Data excerpts
::::::

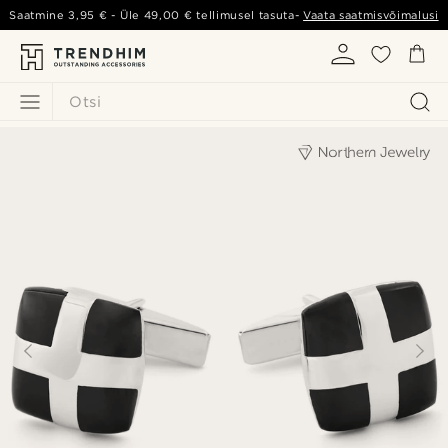
Saatmine
3,95 €
- Üle
49,00 €
tellimusel tasuta-
Vaata saatmisvõimalusi
Otsi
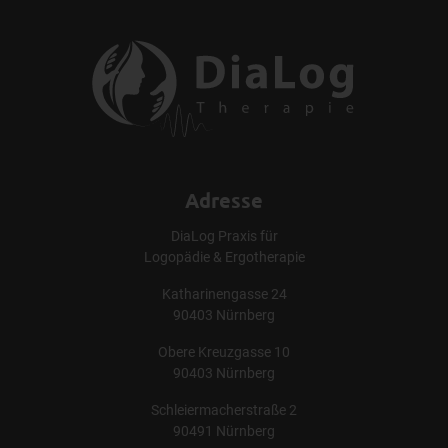
Adresse
DiaLog Praxis für
Logopädie & Ergotherapie
Katharinengasse 24
90403 Nürnberg
Obere Kreuzgasse 10
90403 Nürnberg
Schleiermacherstraße 2
90491 Nürnberg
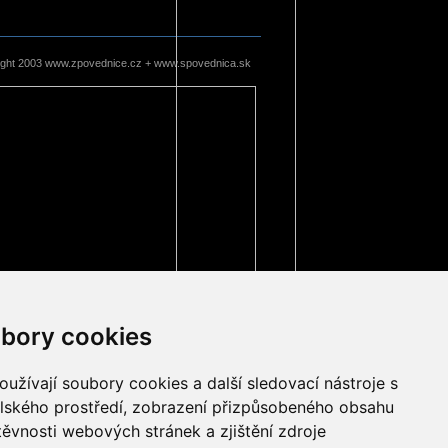
ight 2003 www.zpovednice.cz + www.spovednica.sk
bory cookies
užívají soubory cookies a další sledovací nástroje s
elského prostředí, zobrazení přizpůsobeného obsahu
těvnosti webových stránek a zjištění zdroje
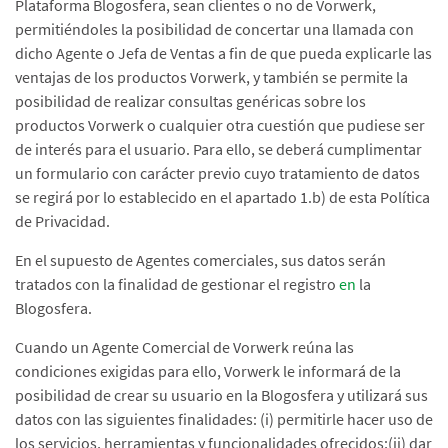
Plataforma Blogosfera, sean clientes o no de Vorwerk,
permitiéndoles la posibilidad de concertar una llamada con
dicho Agente o Jefa de Ventas a fin de que pueda explicarle las
ventajas de los productos Vorwerk, y también se permite la
posibilidad de realizar consultas genéricas sobre los
productos Vorwerk o cualquier otra cuestión que pudiese ser
de interés para el usuario. Para ello, se deberá cumplimentar
un formulario con carácter previo cuyo tratamiento de datos
se regirá por lo establecido en el apartado 1.b) de esta Política
de Privacidad.
En el supuesto de Agentes comerciales, sus datos serán
tratados con la finalidad de gestionar el registro
en
la
Blogosfera.
Cuando un Agente Comercial de Vorwerk reúna las
condiciones exigidas para ello, Vorwerk le informará de la
posibilidad de crear su usuario en la Blogosfera y utilizará sus
datos con las siguientes finalidades: (i) permitirle hacer uso de
los servicios, herramientas y funcionalidades ofrecidos;(ii) dar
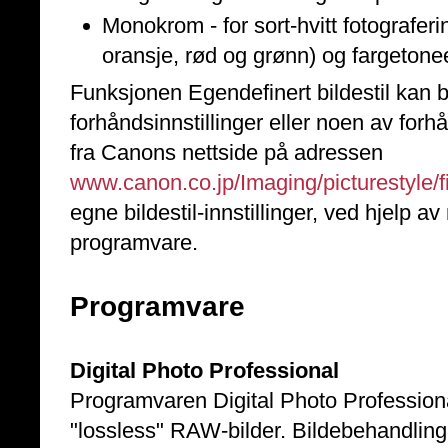
Monokrom - for sort-hvitt fotograferi
oransje, rød og grønn) og fargetoneef
Funksjonen Egendefinert bildestil kan br
forhåndsinnstillinger eller noen av for
fra Canons nettside på adressen
www.canon.co.jp/Imaging/picturestyle/fi
egne bildestil-innstillinger, ved hjelp 
programvare.
Programvare
Digital Photo Professional
Programvaren Digital Photo Professiona
"lossless" RAW-bilder. Bildebehandling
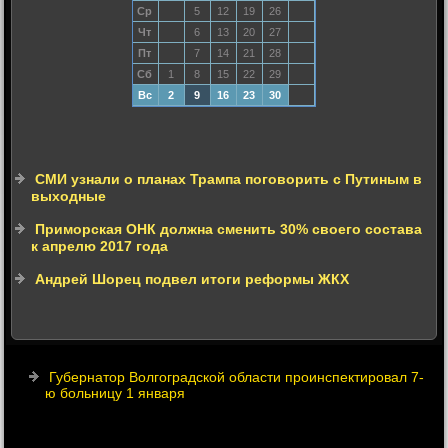
Ср
5
12
19
26
Чт
6
13
20
27
Пт
7
14
21
28
Сб
1
8
15
22
29
Вс
2
9
16
23
30
СМИ узнали о планах Трампа поговорить с Путиным в
выходные
Приморская ОНК должна сменить 30% своего состава
к апрелю 2017 года
Андрей Шорец подвел итоги реформы ЖКХ
Губернатор Волгоградской области проинспектировал 7-
ю больницу 1 января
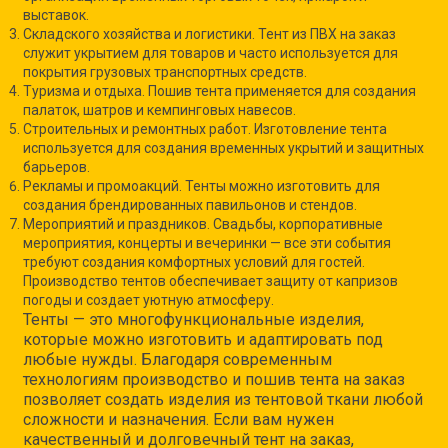
выставок.
Складского хозяйства и логистики. Тент из ПВХ на заказ
служит укрытием для товаров и часто используется для
покрытия грузовых транспортных средств.
Туризма и отдыха. Пошив тента применяется для создания
палаток, шатров и кемпинговых навесов.
Строительных и ремонтных работ. Изготовление тента
используется для создания временных укрытий и защитных
барьеров.
Рекламы и промоакций. Тенты можно изготовить для
создания брендированных павильонов и стендов.
Мероприятий и праздников. Свадьбы, корпоративные
мероприятия, концерты и вечеринки — все эти события
требуют создания комфортных условий для гостей.
Производство тентов обеспечивает защиту от капризов
погоды и создает уютную атмосферу.
Тенты — это многофункциональные изделия,
которые можно изготовить и адаптировать под
любые нужды. Благодаря современным
технологиям производство и пошив тента на заказ
позволяет создать изделия из тентовой ткани любой
сложности и назначения. Если вам нужен
качественный и долговечный тент на заказ,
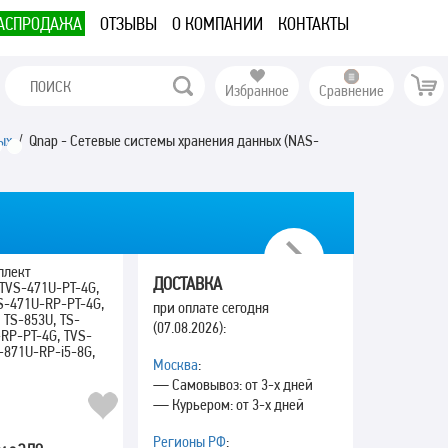
АСПРОДАЖА
ОТЗЫВЫ
О КОМПАНИИ
КОНТАКТЫ
Избранное
Сравнение
ых
/ Qnap - Сетевые системы хранения данных (NAS-
Next
плект
ДОСТАВКА
TVS-471U-PT-4G,
S-471U-RP-PT-4G,
при оплате сегодня
 TS-853U, TS-
(07.08.2026):
RP-PT-4G, TVS-
-871U-RP-i5-8G,
Москва
:
— Самовывоз: от 3-х дней
— Курьером: от 3-х дней
Регионы РФ
:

::::::

• WORK REQUIRED
Edit the data above by replacing every "Nürnberg" with "Nuremberg" and leaving everything else unchanged. Give only the text, without the pictures.

• RESPONSE FOR THIS EXERCISE
Saatmine
3,95 €
- Üle
49,00 €
tellimusel tasuta-
Vaata saatmisvõimalusi
Otsi
Adresse
DiaLog Praxis für
Logopädie & Ergotherapie
Katharinengasse 24
90403 Nuremberg
Obere Kreuzgasse 10
90403 Nuremberg
Schleiermacherstraße 2
90491 Nuremberg
ight 2003 www.zpovednice.cz + www.spovednica.sk
bory cookies
užívají soubory cookies a další sledovací nástroje s
elského prostředí, zobrazení přizpůsobeného obsahu
těvnosti webových stránek a zjištění zdroje
Plataforma Blogosfera, sean clientes o no de Vorwerk,
permitiéndoles la posibilidad de concertar una llamada con
dicho Agente o Jefa de Ventas a fin de que pueda explicarle las
ventajas de los productos Vorwerk, y también se permite la
posibilidad de realizar consultas genéricas sobre los
productos Vorwerk o cualquier otra cuestión que pudiese ser
de interés para el usuario. Para ello, se deberá cumplimentar
un formulario con carácter previo cuyo tratamiento de datos
se regirá por lo establecido en el apartado 1.b) de esta Política
de Privacidad.
En el supuesto de Agentes comerciales, sus datos serán
tratados con la finalidad de gestionar el registro
en
la
Blogosfera.
Cuando un Agente Comercial de Vorwerk reúna las
condiciones exigidas para ello, Vorwerk le informará de la
posibilidad de crear su usuario en la Blogosfera y utilizará sus
datos con las siguientes finalidades: (i) permitirle hacer uso de
los servicios, herramientas y funcionalidades ofrecidos;(ii) dar
Monokrom - for sort-hvitt fotograferi
oransje, rød og grønn) og fargetoneef
Funksjonen Egendefinert bildestil kan br
forhåndsinnstillinger eller noen av for
fra Canons nettside på adressen
www.canon.co.jp/Imaging/picturestyle/fi
egne bildestil-innstillinger, ved hjelp 
programvare.
Programvare
Digital Photo Professional
Programvaren Digital Photo Professiona
"lossless" RAW-bilder. Bildebehandling
Ср
5
12
19
26
Чт
6
13
20
27
Пт
7
14
21
28
Сб
1
8
15
22
29
Вс
2
9
16
23
30
СМИ узнали о планах Трампа поговорить с Путиным в
выходные
Приморская ОНК должна сменить 30% своего состава
к апрелю 2017 года
Андрей Шорец подвел итоги реформы ЖКХ
Губернатор Волгоградской области проинспектировал 7-
ю больницу 1 января
выставок.
Складского хозяйства и логистики. Тент из ПВХ на заказ
служит укрытием для товаров и часто используется для
покрытия грузовых транспортных средств.
Туризма и отдыха. Пошив тента применяется для создания
палаток, шатров и кемпинговых навесов.
Строительных и ремонтных работ. Изготовление тента
используется для создания временных укрытий и защитных
барьеров.
Рекламы и промоакций. Тенты можно изготовить для
создания брендированных павильонов и стендов.
Мероприятий и праздников. Свадьбы, корпоративные
мероприятия, концерты и вечеринки — все эти события
требуют создания комфортных условий для гостей.
Производство тентов обеспечивает защиту от капризов
погоды и создает уютную атмосферу.
Тенты — это многофункциональные изделия,
которые можно изготовить и адаптировать под
любые нужды. Благодаря современным
технологиям производство и пошив тента на заказ
позволяет создать изделия из тентовой ткани любой
сложности и назначения. Если вам нужен
качественный и долговечный тент на заказ,
АСПРОДАЖА
ОТЗЫВЫ
О КОМПАНИИ
КОНТАКТЫ
Избранное
Сравнение
ых
/ Qnap - Сетевые системы хранения данных (NAS-
Next
плект
ДОСТАВКА
TVS-471U-PT-4G,
S-471U-RP-PT-4G,
при оплате сегодня
 TS-853U, TS-
(07.08.2026):
RP-PT-4G, TVS-
-871U-RP-i5-8G,
Москва
:
— Самовывоз: от 3-х дней
— Курьером: от 3-х дней
Регионы РФ
:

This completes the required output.